Osborne 'ignoring green economy', say recyclers
By PRW Staff
Posted 7 December 2012
The Chancellor of the Exchequer has missed a trick by not doing more to support the green economy in his Autumn Statement earlier this week, industry figures argue.
Steve Lee, the Chartered Institution of Wastes Management’s chief executive, said he was “disappointed to see the green economy so poorly supported” in George Osborne’s pronouncements.
“Waste and resource management has an essential role to play in delivering a sustainable, low carbon future, but the green economy got the cold shoulder from the Chancellor,” he added.
Lee said that while the cuts to the Department for Environment, Food and Rural Affairs (Defra) budget over the next two years were both expected and turned out to be less severe that some had predicted, the CIWM “remained concerned about the resourcing and strength of Defra as the lead department on sustainable waste and resource management”.
“Our sector has a key role to play in underpinning green growth by helping UK plc to become more resource efficient and competitive, and we need a government department that is capable of delivering strategic leadership and robust and timely policies to support this.
“CIWM is also concerned that the Chancellor’s dedication to gas for the foreseeable future throws additional doubt on this government’s real commitment to developing renewable energy capacity, including energy from waste in all its forms, and decarbonising the UK’s energy supply.”
His comments were echoed by Chris Dow, chief executive of plastics recycler Closed Loop Recycling.
“I welcome the Chancellor’s announcements which aim to support small and medium sized businesses such as ours.”
“But what about the UK’s green economy? Have we parked carbon intensity targets for the Energy Bill? Does an eight-year austerity programme mean the Green Investment Bank is unable to raise funds and therefore slow our path to sustainable energy production?”
Dow said green industrial activity should be seen as an opportunity for job growth and industry reform rather than being treated as an economic cost, urged the government to send the “right signals” to businesses like Closed Loop and called – again – for the current PRN system to be looked at.

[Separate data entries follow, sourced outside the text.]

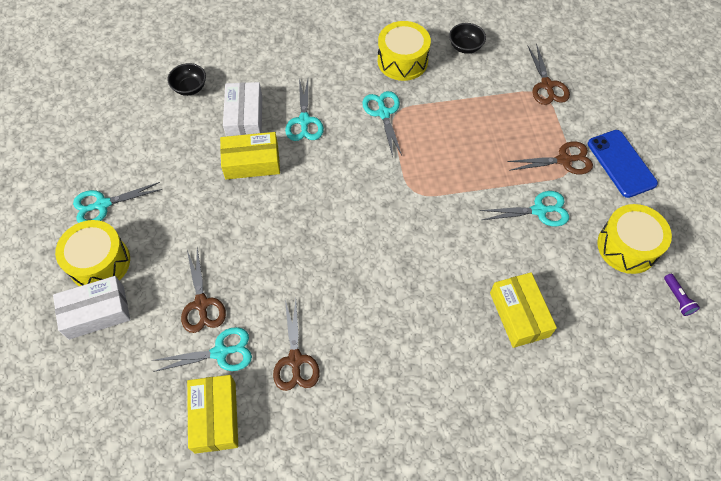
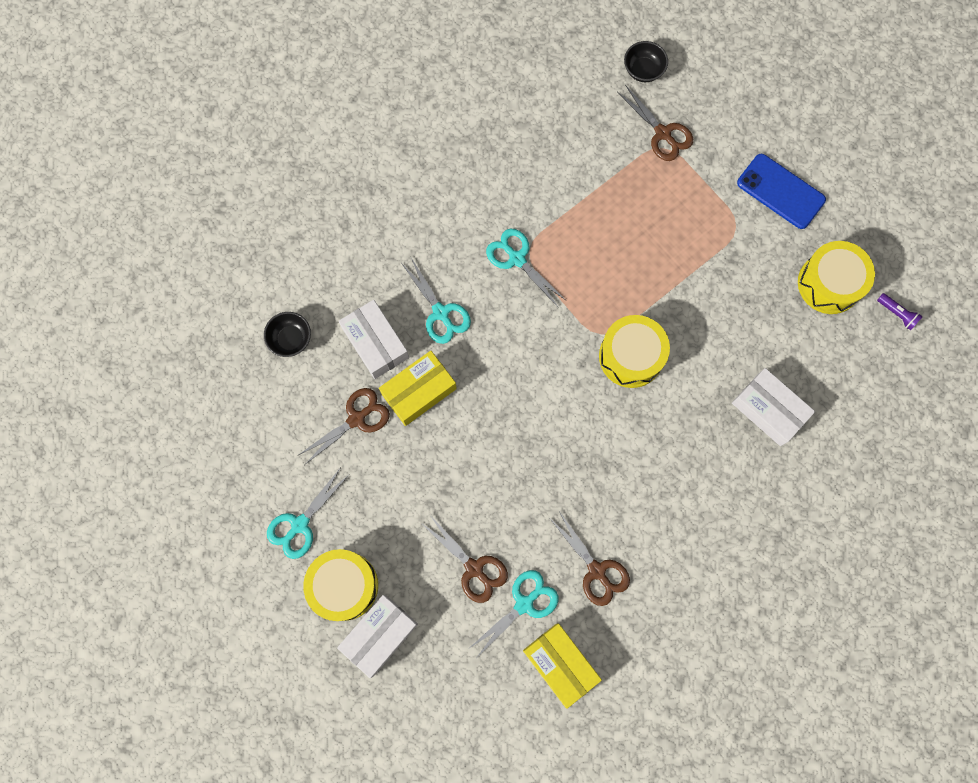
camera: 30 degrees left, 15 degrees up
yellow drum [378,21,431,81] -> yellow drum moved to [599,315,670,388]
black bowl [449,23,486,54] -> black bowl moved to [624,41,668,82]
turquoise scissors [480,191,569,227] -> none
yellow box [490,272,557,348] -> white box [732,368,815,446]
brown scissors [507,141,593,174] -> brown scissors moved to [297,388,390,464]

“We call on the whole industry to work together to help the UK’s domestic recycling industry achieve Defra’s new recycling targets.
"The government has presented us with an enormous opportunity that needs to be embraced right across the sector to ensure that we realise the goals of a robust and strong recycling sector.”
Meanwhile Philip Law, public and industrial affairs director at the British Plastics Federation (BPF), said: "The 'Green Economy' is a much abused term, particularly by government.
"It's not easy to define and some headline initiatives such as 'The Green Deal' have met with a very mixed response, as have some of the so-called 'green energy' projects, such as wind power. Perhaps the Chancellor is learning to stay away from vacuous labels."